[TASK DETAILS]: Leaving out every line before the one with "Table 1. Values", write out the rest of the records below exactly.
▼▼▼
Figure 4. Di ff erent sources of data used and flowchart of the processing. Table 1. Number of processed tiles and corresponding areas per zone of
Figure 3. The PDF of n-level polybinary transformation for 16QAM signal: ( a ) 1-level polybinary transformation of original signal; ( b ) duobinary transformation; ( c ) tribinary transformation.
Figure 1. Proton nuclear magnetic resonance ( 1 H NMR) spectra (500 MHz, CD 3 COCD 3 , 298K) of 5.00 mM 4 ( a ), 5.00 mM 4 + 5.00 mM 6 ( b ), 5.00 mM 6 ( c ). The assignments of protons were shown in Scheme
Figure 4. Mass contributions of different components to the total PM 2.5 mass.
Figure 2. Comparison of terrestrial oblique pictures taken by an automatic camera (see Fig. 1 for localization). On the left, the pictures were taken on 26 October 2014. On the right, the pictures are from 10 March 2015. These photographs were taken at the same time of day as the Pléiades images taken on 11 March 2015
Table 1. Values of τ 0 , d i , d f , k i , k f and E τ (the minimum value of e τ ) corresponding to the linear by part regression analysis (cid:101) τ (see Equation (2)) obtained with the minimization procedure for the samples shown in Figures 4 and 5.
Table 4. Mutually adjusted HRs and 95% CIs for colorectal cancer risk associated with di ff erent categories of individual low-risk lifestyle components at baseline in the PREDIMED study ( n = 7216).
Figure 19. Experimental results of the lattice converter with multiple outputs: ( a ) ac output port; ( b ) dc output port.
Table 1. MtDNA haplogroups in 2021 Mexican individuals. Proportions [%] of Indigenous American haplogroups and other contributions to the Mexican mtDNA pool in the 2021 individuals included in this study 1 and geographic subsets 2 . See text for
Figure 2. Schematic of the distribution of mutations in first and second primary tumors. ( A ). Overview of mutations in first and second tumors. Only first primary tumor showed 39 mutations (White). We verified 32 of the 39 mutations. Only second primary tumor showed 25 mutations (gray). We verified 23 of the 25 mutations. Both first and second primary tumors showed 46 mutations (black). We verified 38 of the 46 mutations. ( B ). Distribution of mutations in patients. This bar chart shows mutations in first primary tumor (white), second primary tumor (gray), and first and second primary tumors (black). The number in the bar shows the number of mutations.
▲▲▲
[RESPONSE]:
Table 1. Values of τ 0 , d i , d f , k i , k f and E τ (the minimum value of e τ ) corresponding to the linear by part regression analysis (cid:101) τ (see Equation (2)) obtained with the minimization procedure for the samples shown in Figures 4 and 5.
Table 4. Mutually adjusted HRs and 95% CIs for colorectal cancer risk associated with di ff erent categories of individual low-risk lifestyle components at baseline in the PREDIMED study ( n = 7216).
Figure 19. Experimental results of the lattice converter with multiple outputs: ( a ) ac output port; ( b ) dc output port.
Table 1. MtDNA haplogroups in 2021 Mexican individuals. Proportions [%] of Indigenous American haplogroups and other contributions to the Mexican mtDNA pool in the 2021 individuals included in this study 1 and geographic subsets 2 . See text for
Figure 2. Schematic of the distribution of mutations in first and second primary tumors. ( A ). Overview of mutations in first and second tumors. Only first primary tumor showed 39 mutations (White). We verified 32 of the 39 mutations. Only second primary tumor showed 25 mutations (gray). We verified 23 of the 25 mutations. Both first and second primary tumors showed 46 mutations (black). We verified 38 of the 46 mutations. ( B ). Distribution of mutations in patients. This bar chart shows mutations in first primary tumor (white), second primary tumor (gray), and first and second primary tumors (black). The number in the bar shows the number of mutations.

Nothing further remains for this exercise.